[Work instructions] Set down every line of the listing below, character for character, with nothing changed.

[Given information]

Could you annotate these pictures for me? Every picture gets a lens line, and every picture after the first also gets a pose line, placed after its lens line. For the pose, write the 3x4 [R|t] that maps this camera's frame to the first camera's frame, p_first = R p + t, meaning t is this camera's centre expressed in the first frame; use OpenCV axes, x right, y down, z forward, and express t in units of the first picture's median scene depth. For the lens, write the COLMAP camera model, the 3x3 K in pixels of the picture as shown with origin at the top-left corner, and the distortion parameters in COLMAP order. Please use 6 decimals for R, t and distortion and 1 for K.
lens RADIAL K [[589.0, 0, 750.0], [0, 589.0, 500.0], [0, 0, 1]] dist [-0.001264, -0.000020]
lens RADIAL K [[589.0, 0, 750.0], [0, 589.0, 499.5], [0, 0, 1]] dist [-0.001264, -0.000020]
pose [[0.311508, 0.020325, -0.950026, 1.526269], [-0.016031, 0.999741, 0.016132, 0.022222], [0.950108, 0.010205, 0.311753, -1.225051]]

[/Given information]

[Answer to the exercise]
Could you annotate these pictures for me? Every picture gets a lens line, and every picture after the first also gets a pose line, placed after its lens line. For the pose, write the 3x4 [R|t] that maps this camera's frame to the first camera's frame, p_first = R p + t, meaning t is this camera's centre expressed in the first frame; use OpenCV axes, x right, y down, z forward, and express t in units of the first picture's median scene depth. For the lens, write the COLMAP camera model, the 3x3 K in pixels of the picture as shown with origin at the top-left corner, and the distortion parameters in COLMAP order. Please use 6 decimals for R, t and distortion and 1 for K.
lens RADIAL K [[589.0, 0, 750.0], [0, 589.0, 500.0], [0, 0, 1]] dist [-0.001264, -0.000020]
lens RADIAL K [[589.0, 0, 750.0], [0, 589.0, 499.5], [0, 0, 1]] dist [-0.001264, -0.000020]
pose [[0.311508, 0.020325, -0.950026, 1.526269], [-0.016031, 0.999741, 0.016132, 0.022222], [0.950108, 0.010205, 0.311753, -1.225051]]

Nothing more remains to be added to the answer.